===== Vorgegebener Text =====

Das heißt: Es stehen Interessenten vor der Tür, aber die lassen Sie zumindest noch nicht herein?

Hellmann: Es steht gegenwärtig niemand vor der Tür, mit dem wir verhandeln. Es gibt aktuell auch kein konkretes Modell, wie man einen Investor an Eintracht Frankfurt beteiligen könnte. Es gibt allerdings Interessenten aus den USA, aus China und aus Abu Dhabi. Da geht es in der Regel um Mehrheitsbeteiligungen, die für uns natürlich nicht in Frage kommen. Es gibt aber auch Interessenten, die sich eine Minderheitsbeteiligung vorstellen können. Und dafür ist die Zeit noch nicht reif. Das Thema wollen wir sehr behutsam angehen. Wir planen als Zwischenschritt eine interne Kapitalmaßnahme in der Größenordnung von 15 Millionen Euro, die demnächst vor dem Abschluss steht und ausschließlich von lebenslangen und angesehenen Mitgliedern finanziert wird. Das ist im Fußball nicht exorbitant viel. Es ist aber für uns wichtig, um die hohen Belastungen aus der Nutzung des Stadions bis zum Ende der Verträge im Jahr 2020 zu kompensieren.

Eintracht Frankfurt ist international so stark engagiert wie kaum ein zweiter Verein in der Bundesliga. Sie haben einen amerikanischen Sponsor, kooperieren mit einer chinesischen Universität und wollen eine Fußball-Akademie in Abu Dhabi aufbauen. Was genau ist Ziel und Zweck dieser Internationalisierung?

Hellmann: Das allererste Ziel ist: Wir unterstützen als Club die internationalen Initiativen der DFL. Die Deutsche Fußball Liga verwertet die Medienrechte im Ausland. Aber die Werthaltigkeit dieser Medienrechte hängt an der Attraktivität der Bundesliga und der Bekanntheit der Clubs. Die Wege, dieses Interesse zu wecken, sind natürlich vielfältig. Es gibt die großen Namen wie Bayern München oder Borussia Dortmund, die allein durch ihre Spieler oder die Präsenz in der Champions League eine Aufmerksamkeit erreichen. Für uns ist das etwas schwieriger, weil wir nicht im internationalen Geschäft vertreten sind. Deshalb müssen wir als Club eine höhere Präsenz im Ausland schaffen. Unser Ziel ist, das über sogenannte Graswurzel-Maßnahmen zu schaffen, also: Fußball-Akademien, Fußball-Projekte, Fußball-Schulen. Damit sind wir sowohl in Abu Dhabi als auch in China schon relativ weit. In den USA bauen wir das im Moment auf, in Japan wollen wir das in naher Zukunft aufbauen.

===== Die Daten =====

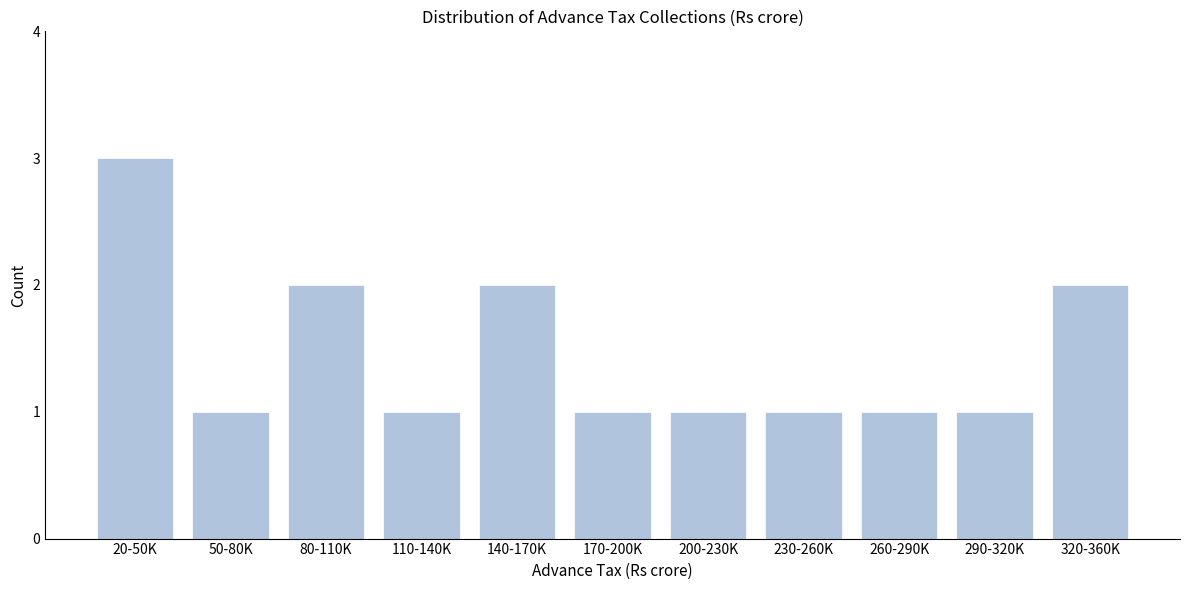

Reading left to right, extract all data points from this chart.

3	1	2	1	2	1	1	1	1	1	2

=====

◆ **Aufgabenstellung**:
Erkläre in ein bis drei Sätzen, warum Eintracht Frankfurt laut dem Interview eine höhere Präsenz im Ausland schaffen muss. Das Material wird hierfür nicht gebraucht.

◆ **Ergebnis**:
Der Club ist nicht im internationalen Geschäft vertreten. Daher fällt es ihm schwerer als Bayern München oder Borussia Dortmund, die allein durch ihre Spieler oder die Präsenz in der Champions League Aufmerksamkeit erreichen. Diese Aufmerksamkeit zählt, weil die Werthaltigkeit der von der DFL im Ausland verwerteten Medienrechte an der Attraktivität der Bundesliga und der Bekanntheit der Clubs hängt.